Cuando llegó el enfermero a notificarme de que la señora iba a ser trasladada, le pedí que por favor cancelara mi solicitud, que así estaba bien, que probáramos por un día. No sólo por ella, sino también por mamá. Le iba a venir bien tener una compañía, la iba a ayudar a socializar un poco y, - aún con su su desordenado parloteo-, a tratar de comunicarse mejor. Al comentarle el tema de la sobrina, moviendo negativamente la cabeza, me dijo que ya habían intentado mil veces comunicarse con ella sin éxito.
Mientras tanto la dama, siguiendo con la cuestión del teatro, empezó a hablar de “niú iork”. No decía Nueva York, sino “niú iork”, con acento yanqui.

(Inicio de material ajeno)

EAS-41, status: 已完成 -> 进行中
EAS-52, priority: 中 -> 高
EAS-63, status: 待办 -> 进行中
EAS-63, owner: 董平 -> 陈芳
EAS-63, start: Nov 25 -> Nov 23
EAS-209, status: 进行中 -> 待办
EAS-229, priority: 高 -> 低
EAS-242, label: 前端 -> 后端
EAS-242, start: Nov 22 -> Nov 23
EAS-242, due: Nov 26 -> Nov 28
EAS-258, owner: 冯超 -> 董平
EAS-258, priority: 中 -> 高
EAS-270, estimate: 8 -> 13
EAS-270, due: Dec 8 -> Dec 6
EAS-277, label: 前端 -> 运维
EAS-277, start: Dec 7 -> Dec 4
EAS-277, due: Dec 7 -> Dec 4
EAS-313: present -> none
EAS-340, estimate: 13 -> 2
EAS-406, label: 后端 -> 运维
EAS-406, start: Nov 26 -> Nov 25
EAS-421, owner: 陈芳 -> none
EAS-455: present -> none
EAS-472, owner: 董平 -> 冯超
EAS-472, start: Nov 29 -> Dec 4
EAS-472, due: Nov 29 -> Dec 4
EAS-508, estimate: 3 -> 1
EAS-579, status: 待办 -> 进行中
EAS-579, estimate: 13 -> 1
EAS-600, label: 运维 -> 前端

En Niú Iork había conocido muchísima gente: artistas, actores, directores de teatro, y disfrutado de espectáculos maravillosos. Añoraba con toda su alma estar allí. Tanto que por momentos se confundía y creía estarlo.
De pronto empecé a sentir un potente olor a pis que llegaba desde el baño. Provenía de un pantalón que ella había traído cuando ingresó al hospital. Se lo tuvieron que sacar porque estaba orinado totalmente. Y ahí había quedado desde hacía días, sin que nadie se lo llevara para lavarlo.
Entre tanto, mamá y la señora habían hecho buenas migas: mamá le hablaba de su música, y la señora de su teatro, y de lo mucho que le gustaban los jóvenes cuando eran atentos, como los estudiantes de enfermería que tan bien la habían tratado. Era un gran gusto para ella ver ese tipo de jóvenes agradables, esa linda juventud.
Más tarde, y para mi gran sorpresa, la sobrina apareció por fin: más fría que el mármol, habló con los médicos, y al rato nomás se apersonó una asistente social, señal inequívoca de un traslado a geriátrico inminente. Pese a haberle mencionado el tema del pantalón, la chica se fue sin habérselo llevado.
Cerca del anochecer tanto mamá como la dama, - cuyo nombre no alcancé a preguntarle-, entraron en un estado cada vez más delirante. Mamá creía estar en su casa con su hermano, mientras que la buena señora me pedía que fuera yo a la suya a buscar una caja de bombones para dárselos a los chicos que tan bien la habían atendido.
Ambas me pedían cosas imposibles: mamá que la llevara a su casa en ese mismo momento, y la señora por un lado creía estar en New York, y por otro lado insistía en convencerme de que los bombones estaban en el piso de abajo, es decir, en su casa, según ella aseguraba.
Yo no daba más. Quise llevarme su pantalón para lavárselo, pero me dije: ya es demasiado por hoy. Lo llevaré mañana. Realmente me sentía exhausta.
Cuando llegué a la mañana siguiente, sólo estaba mi madre en el cuarto. Por lo visto la operación “geriátrico” había sido muy expeditiva.
La cama de al lado estaba vacía. Y pensé: “sólo quedó de ella un pantalón meado”.
Es más, escribí una especie de haiku malogrado que decía:
Hospital-
En la cama vacía
un pantalón meado
La imaginé en el geriátrico repitiendo sus historias y eso me consoló. Recordé su expresión alegre y traté de soñar con que por un momento esas historias pudieran continuarse en alguien, en algo que no fuera ese triste resto sin nombre, arrojado sin más al tacho de la basura. Apenas podía lograr vislumbrar esa posibilidad. Me ganaba la tristeza.
Al llegar la noche, pasaron “los chicos”, los estudiantes de enfermería: dos o tres muchachos y una chica, muy jovencitos. Me saludaron cordialmente, le tomaron a mi madre los signos vitales, y antes de irse me preguntaron por la anciana, que por qué no estaba, que a dónde se había ido. En sus rostros asomaba la ternura.
Y sentí una inmensa emoción: algo de ella había sido puesto a salvo del olvido, de la crueldad, del desmundo.